Wie kann man nur so stark sein und diese unnatürliche Kraft besitzen, das zu
ertragen?
    Wir stehen noch in der Baracke, als wir einen unserer
Freunde entdecken, Mojsche Etinger. Er fällt uns in die Arme, er klagt und
schluchzt. Nachdem er sich ein wenig beruhigt hat, erzählt er, wie er am Vortag
schon nackt zur Gaskammer unterwegs war. Auf dem Weg lag ein Kleiderhaufen. Er
hat sich darin versteckt, eine Hose und eine Jacke gefunden und angezogen.
Neben ihm sortierte ein Jude Kleidungsstücke, und er bat ihn, ihm zu helfen und
ihm Schuhe zu geben. Zum Glück fand der andere ein Paar Schuhe und gab sie ihm.
Dann ist Mojsche aus seinem Loch gekrochen und hat sich ans Sortieren des
Haufens gemacht, in dem er sich versteckt hatte. Die anderen, die da waren,
haben ihm geholfen und erklärt, was er tun musste. So ist er dem Tod entkommen.

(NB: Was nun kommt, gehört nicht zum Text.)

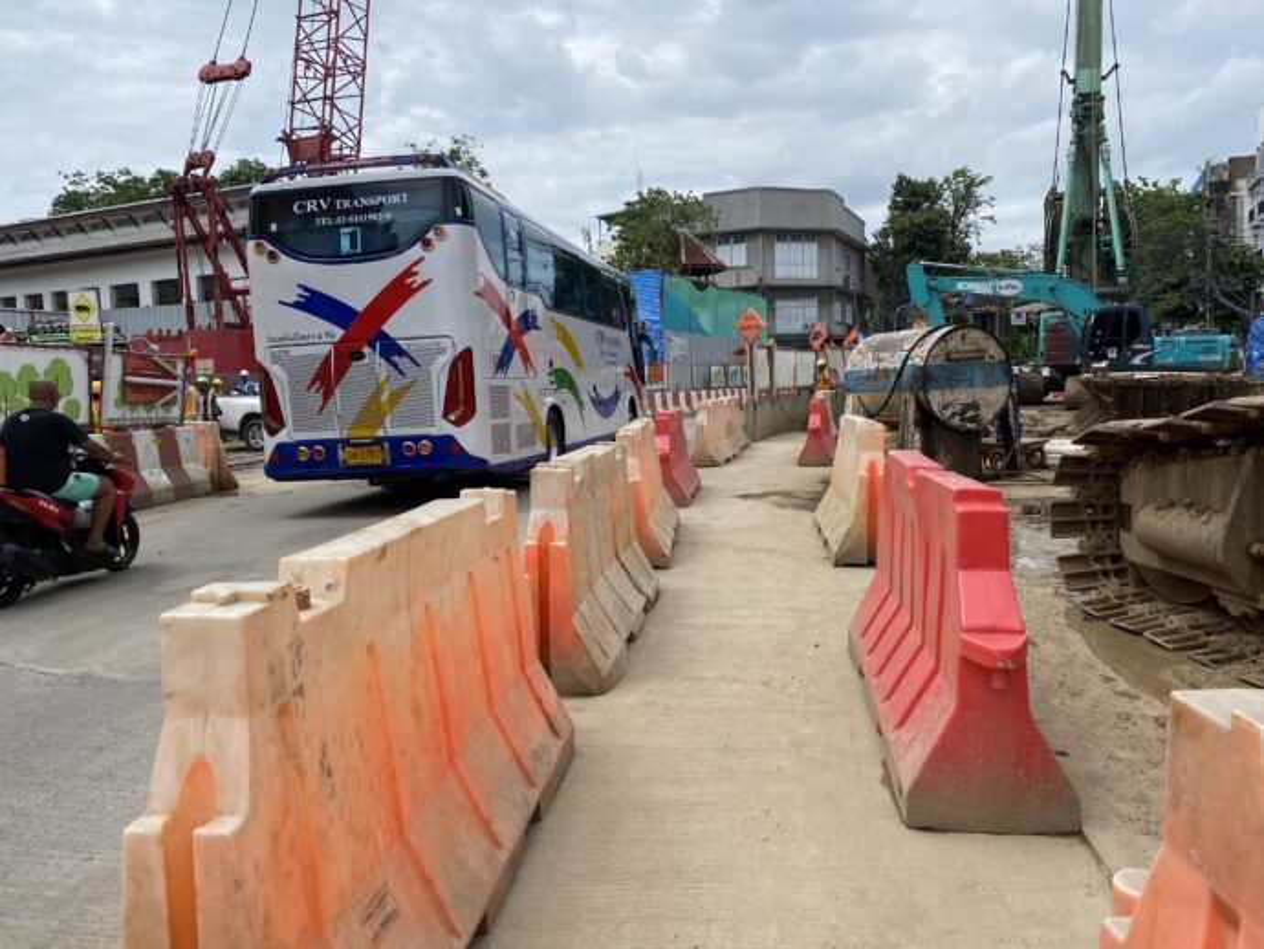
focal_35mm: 26
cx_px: 632
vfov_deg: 53.1
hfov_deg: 67.3
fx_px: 950
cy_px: 474
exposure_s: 1/3401
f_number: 1.8
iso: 32
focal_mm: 4.25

    Und jetzt steht er neben uns und weint. Er wird nicht fertig damit,
dass er sich gerettet hat, während seine Frau und sein Kind in den Tod gegangen
sind.
    Wir alle sind wie betäubt von der Vorstellung: Gestern haben die
Unsrigen noch gelebt, jetzt sind sie alle tot.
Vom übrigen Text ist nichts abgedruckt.